Mengutip CBC News, Kamis (1/5/2025), Produk Domestik Bruto (PDB) AS menyusut 0,3%, turun dari pertumbuhan 2,4% dalam tiga bulan terakhir pada 2024. Demikian disampaikan Departeman Perdagangan pada Rabu dalam estimasi PDB awal.

Ini adalah kinerja kuartalan terburuk bagi ekonomi AS sejak awal 2022, ketika ekonomi sedang dalam pemulihan setelah terpuruk selama pandemi COVID-19.

Ekonomi AS diperkirakan menunjukkan pertumbuhan 0,8% dalam tiga bulan pertama 2025, menurut estimasi rata-rata ekonom yang disurvei oleh FactSet.

Perlambatan ini terjadi di tengah meningkatnya kekhawatiran tarif luas yang diberlakukan oleh Presiden Trump dapat menganggu ekonomi AS. Ekonom juga menyampaikan kemungkinan AS akan mengalami resesi pada 2025.

Meskipun tarif menyeluruh pemerintahan Trump diumumkan pada 2 April setelah akhir kuartal, pelaku bisnis berusaha untuk mengantisipasi dampak bea masuk dengan membeli secara besar-besaran pada awal tahun.

Kekhawatiran terhadap Tarif

Laporan tersebut mungkin tidak sepenuhnya mencerminkan keadaan pertumbuhan ekonomi, para ekonom memperingatkan, dengan mencatat angka-angka tersebut kemungkinan besar tidak jelas karena lonjakan impor karena bisnis berusaha menghindari tarif.

Peningkatan impor mungkin tampak menurunkan pertumbuhan ekonomi dan menunjukkan pergeseran dari konsumsi domestik, tetapi itu tidak menceritakan keseluruhan cerita, para ekonom mencatat.

Namun demikian, kekhawatiran tentang tarif menyebabkan bisnis dan konsumen mengubah perilaku mereka pada awal tahun, menandakan penerapan biaya impor yang tinggi dapat menciptakan hambatan bagi ekonomi pada akhir 2025, kata para ahli.

"Peningkatan permintaan yang tidak wajar ini menyiapkan panggung untuk jurang permintaan yang lebih tajam di Q2 — fase yang jauh lebih meresahkan dari perlambatan ekonomi yang sedang berlangsung,” ujar Chief Economist EY, Gregory Daco mengatakan dalam sebuah email.

Impor Barang Bakal Berkurang pada Kuartal II

Namun, PDB dapat memperoleh dorongan kuartal kedua karena perusahaan mengimpor lebih sedikit barang pada kuartal saat ini karena penerapan tarif dan peningkatan pada awal tahun, menurut Capital Economics.

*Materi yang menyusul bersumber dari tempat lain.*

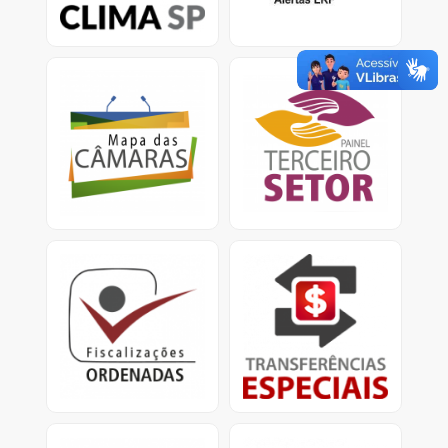
climáticas.
Mapa das Câmaras
Painel Terceiro Setor
Informações sobre Gasto
A plataforma apresenta
com pessoal e custeio
dados e informações
no Legislativo nos
sobre os ajustes com
municípios.
entidades do Terceiro
Setor.
Fiscalizações Ordenadas
Transferências Especiais
Relatórios consolidados
Apresenta informações
para divulgação
detalhadas sobre as
de resultados e
transferências especiais,
providências cabíveis.
conhecidas como
emendas pix.<
Obras Paralisadas
Mapa da Dívida Ativa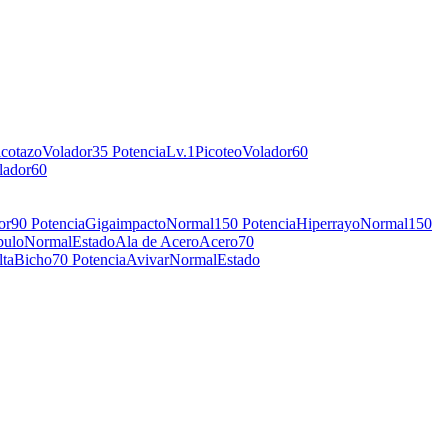
icotazo
Volador
35 Potencia
Lv.1
Picoteo
Volador
60
lador
60
or
90 Potencia
Gigaimpacto
Normal
150 Potencia
Hiperrayo
Normal
150
ulo
Normal
Estado
Ala de Acero
Acero
70
lta
Bicho
70 Potencia
Avivar
Normal
Estado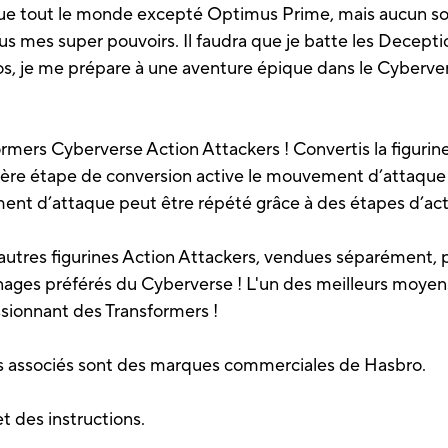
l que tout le monde excepté Optimus Prime, mais aucun sou
us mes super pouvoirs. Il faudra que je batte les Decepti
ros, je me prépare à une aventure épique dans le Cyberver
formers Cyberverse Action Attackers ! Convertis la figu
ière étape de conversion active le mouvement d’attaque 
ent d’attaque peut être répété grâce à des étapes d’act
’autres figurines Action Attackers, vendues séparément,
ages préférés du Cyberverse ! L'un des meilleurs moyens 
sionnant des Transformers !
es associés sont des marques commerciales de Hasbro.
t des instructions.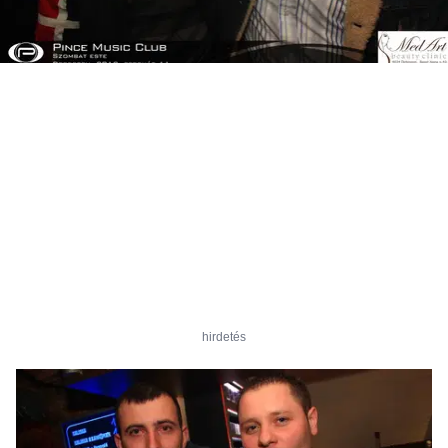
hirdetés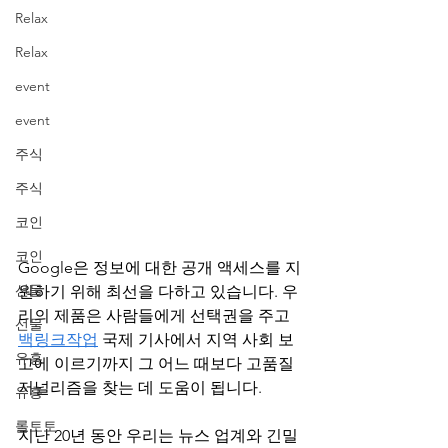
Relax
Relax
event
event
주식
주식
코인
코인
Google은 정보에 대한 공개 액세스를 지
선물
원하기 위해 최선을 다하고 있습니다. 우
리의 제품은 사람들에게 선택권을 주고 
선물
백링크작업
 국제 기사에서 지역 사회 보
유흥
고에 이르기까지 그 어느 때보다 고품질 
저널리즘을 찾는 데 도움이 됩니다.
유흥
롤토토
지난 20년 동안 우리는 뉴스 업계와 긴밀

Ukuran penting lain dari kesehatan ekonomi, yang dikenal sebagai penjualan akhir kepada pembeli domestik swasta,  juga naik 3% pada kuartal pertama, naik tipis dari 2,9% pada tiga bulan sebelumnya. Itu menunjukkan permintaan dari konsumen dan bisnis tetap tangguh meskipun ada kekhawatiran yang meningkat tentang ekonomi.

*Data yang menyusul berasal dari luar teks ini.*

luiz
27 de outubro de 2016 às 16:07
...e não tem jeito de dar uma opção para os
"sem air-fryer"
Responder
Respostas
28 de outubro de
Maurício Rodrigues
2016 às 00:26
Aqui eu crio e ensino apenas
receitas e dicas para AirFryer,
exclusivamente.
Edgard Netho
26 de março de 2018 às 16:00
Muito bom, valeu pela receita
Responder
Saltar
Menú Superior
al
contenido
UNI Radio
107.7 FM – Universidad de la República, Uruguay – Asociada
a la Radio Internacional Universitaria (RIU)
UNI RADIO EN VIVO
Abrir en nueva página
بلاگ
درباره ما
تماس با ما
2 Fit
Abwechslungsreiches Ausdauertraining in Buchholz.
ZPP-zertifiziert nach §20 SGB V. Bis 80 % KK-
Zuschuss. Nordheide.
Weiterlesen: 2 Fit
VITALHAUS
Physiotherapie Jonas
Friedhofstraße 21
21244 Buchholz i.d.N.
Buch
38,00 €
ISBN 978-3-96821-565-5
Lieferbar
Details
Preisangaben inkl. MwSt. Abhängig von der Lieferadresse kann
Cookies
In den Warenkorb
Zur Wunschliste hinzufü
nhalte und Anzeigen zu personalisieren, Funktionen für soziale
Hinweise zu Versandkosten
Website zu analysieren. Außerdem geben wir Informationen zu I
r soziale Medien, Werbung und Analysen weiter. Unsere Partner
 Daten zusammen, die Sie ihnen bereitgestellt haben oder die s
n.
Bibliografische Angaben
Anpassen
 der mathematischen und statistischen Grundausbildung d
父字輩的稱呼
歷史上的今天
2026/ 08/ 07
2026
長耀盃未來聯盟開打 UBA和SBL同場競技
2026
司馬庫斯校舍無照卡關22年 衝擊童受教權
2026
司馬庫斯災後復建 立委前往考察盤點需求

"Secara keseluruhan, [data PDB] tidak seburuk yang dikhawatirkan, meskipun sebagian penurunan impor pada kuartal kedua sekarang sebagian akan diimbangi oleh perlambatan akumulasi inventaris," analis dari firma penasihat investasi mengatakan dalam sebuah laporan.

"Kami memperkirakan rebound tahunan sebesar 2,0% dalam PDB kuartal kedua,” demikian seperti dikutip.